Political party Democratic Party
Spouse(s) Barbara Bahnson (1954-1998; her death; 2 children)
Anke Dening (2010-present)
Alma mater Princeton University
Harvard University
London School of Economics

Paul Adolph Volcker, Jr.[1] (born September 5, 1927) is an American economist. He was Chairman of the Federal Reserve under Presidents Jimmy Carter and Ronald Reagan from August 1979 to August 1987. He is widely credited with ending the high levels of inflation seen in the United States during the 1970s and early 1980s. He was the chairman of the Economic Recovery Advisory Board under President Barack Obama from February 2009[2] until January 2011.[3]

Early life[edit]

Volcker was born in Cape May, New Jersey, the son of Alma Louise (née Klippel) and Paul Adolph Volcker.[4][5] All of his grandparents were German immigrants.[4] Volcker grew up in Teaneck, New Jersey, where his father was the township's first municipal manager. As a child, he attended his mother's Lutheran church, while his father went to an Episcopal church. Volcker graduated from Teaneck High School in 1945.[6]

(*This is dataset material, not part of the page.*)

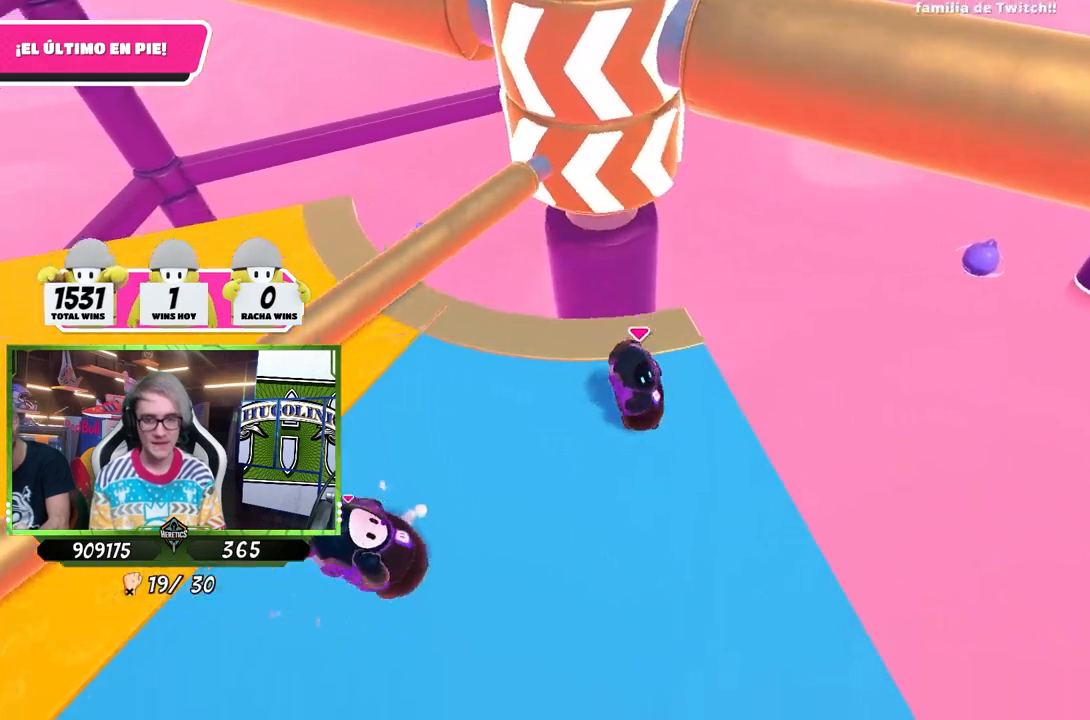
{"buttons": [], "left_stick": "down-right", "right_stick": "center", "events": [[50, "left_stick", "left"], [283, "left_stick", "up"], [350, "left_stick", "up-right"], [483, "left_stick", "down-right"]]}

Volcker's undergraduate education was at Princeton University; he graduated in 1949. He earned his M.A. in political economy from Harvard University's Graduate School of Arts and Sciences and Graduate School of Public Administration in 1951 and then attended the London School of Economics from 1951 to 1952 as a Rotary Foundation Ambassadorial Fellow, under the Rotary's Ambassadorial Scholarships program.

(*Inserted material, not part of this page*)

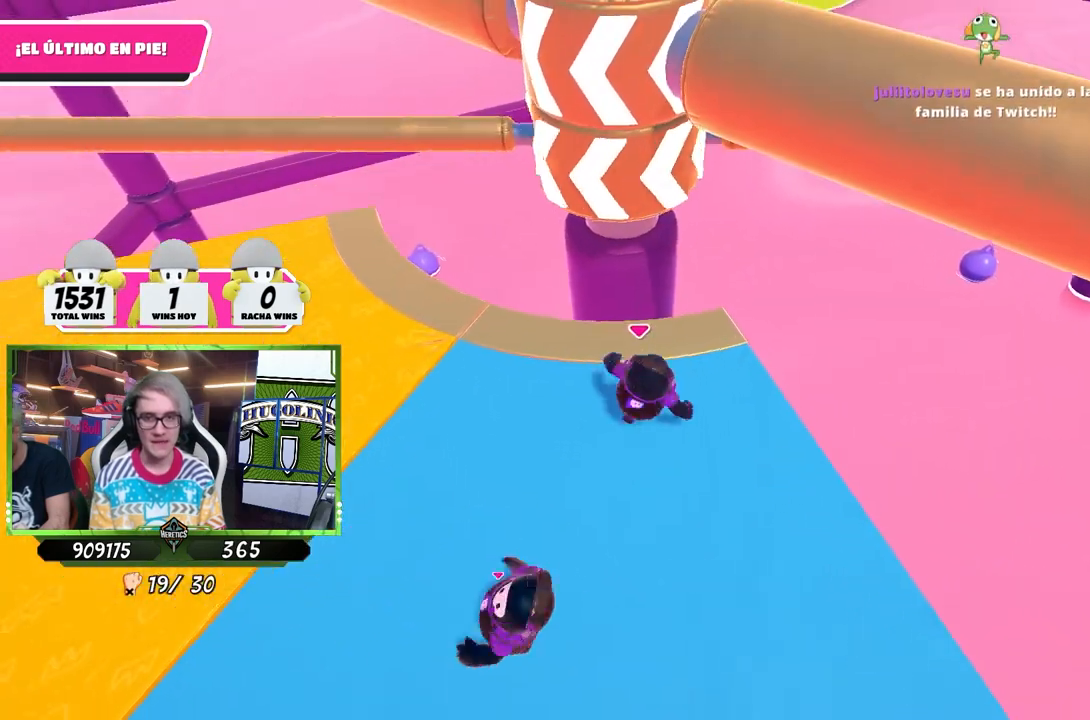
{"buttons": ["CROSS"], "left_stick": "up-right", "right_stick": "center", "events": [[150, "left_stick", "down-left"], [350, "left_stick", "up-left"], [400, "CROSS", "down"], [450, "left_stick", "up-right"]]}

Volcker has received honorary degrees from several educational institutions including: Hamilton College (1980), University of Notre Dame, Princeton University, Dartmouth College, New York University, University of Delaware,[7] Fairleigh Dickinson University, Bryant College, Adelphi University, Lamar University, Bates College (1989), Fairfield University (1994), Williams College (2003),[8] Northwestern University (2004), Rensselaer Polytechnic Institute (2005), Brown University (2006), Georgetown University (2007), Syracuse University (2008), Queen's University at Kingston in Canada (2009), and Amherst College (2011).[9]

Career[edit]

In 1952 he joined the staff of the Federal Reserve Bank of New York as a full-time economist. He left that position in 1957 to become a financial economist with the Chase Manhattan Bank. In 1962, Robert Roosa, who had been his mentor at the Federal Reserve, hired him at the Treasury Department as director of financial analysis.[10] In 1963, he became deputy under-secretary for monetary affairs. He returned to Chase Manhattan Bank as vice president and director of planning in 1965.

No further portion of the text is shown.